В гримёрной напротив Яшунского за шахматной доской сидел Филиппов, о котором Давидович говорил, что он умница, но пьяница и забулдыга. Они играли в шахматы.

— Я, дорогой мой, в молодости котировался по первому разряду, — говорил Яшунский, снимая конем пешку Филиппова.

— А я, золотце, все больше в шашечки… в шашечки, болезный мой, — вторил Филиппов, снимая коня слоном.

Я видел, что Яшунский проигрывает, но, он, очевидно, решив прощупать своего партнёра, сказал:

— Может, вернуть ход?

— Нет уж, благодетель, не надо, — усмехнулся Филиппов.

Яшунский задумался, считая ходы.

— Черт с тобой!
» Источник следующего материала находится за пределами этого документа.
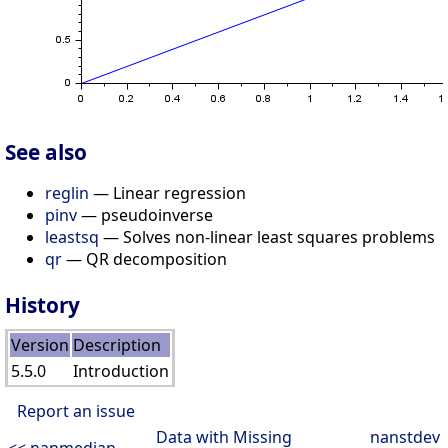
See also
reglin
— Linear regression
pinv
— pseudoinverse
leastsq
— Solves non-linear least squares problems
qr
— QR decomposition
History
Version
Description
5.5.0
Introduction
Report an issue
Data with Missing
nanstdev
<< nanmedian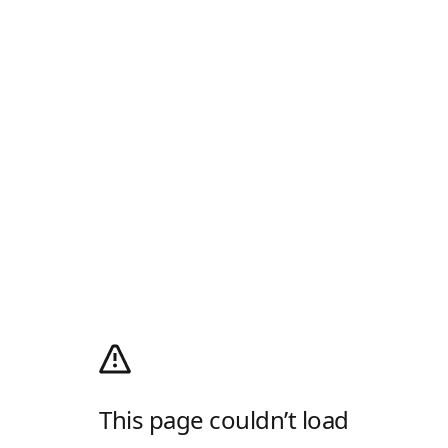
This page couldn’t load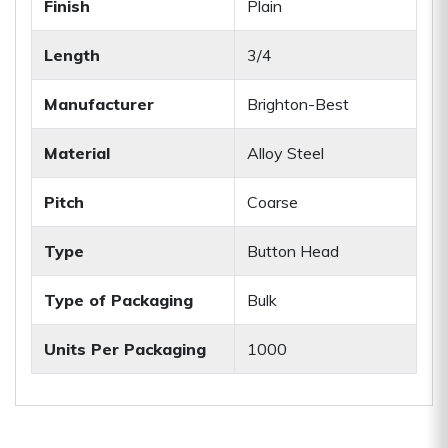
Finish
Plain
Length
3/4
Manufacturer
Brighton-Best
Material
Alloy Steel
Pitch
Coarse
Type
Button Head
Type of Packaging
Bulk
Units Per Packaging
1000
Все равно продую, — решил Яшунский и весело сказал, сгребая фигуры в сторону:

— Сдаюсь!

— Зря, — сказал Филиппов, зевая.

— Это правда, что у вас феноменальная память? — повернулся ко мне Яшунский.

— Кто вам сказал?

— Каширин, Борис Михалыч.

— Говорят, — неохотно согласился я, предполагая, что за этим последует просьба показать, как это у меня получается.

— И насколько ваша память феноменальна? — не отставал Яшунский, а Филиппов с любопытством смотрел на меня.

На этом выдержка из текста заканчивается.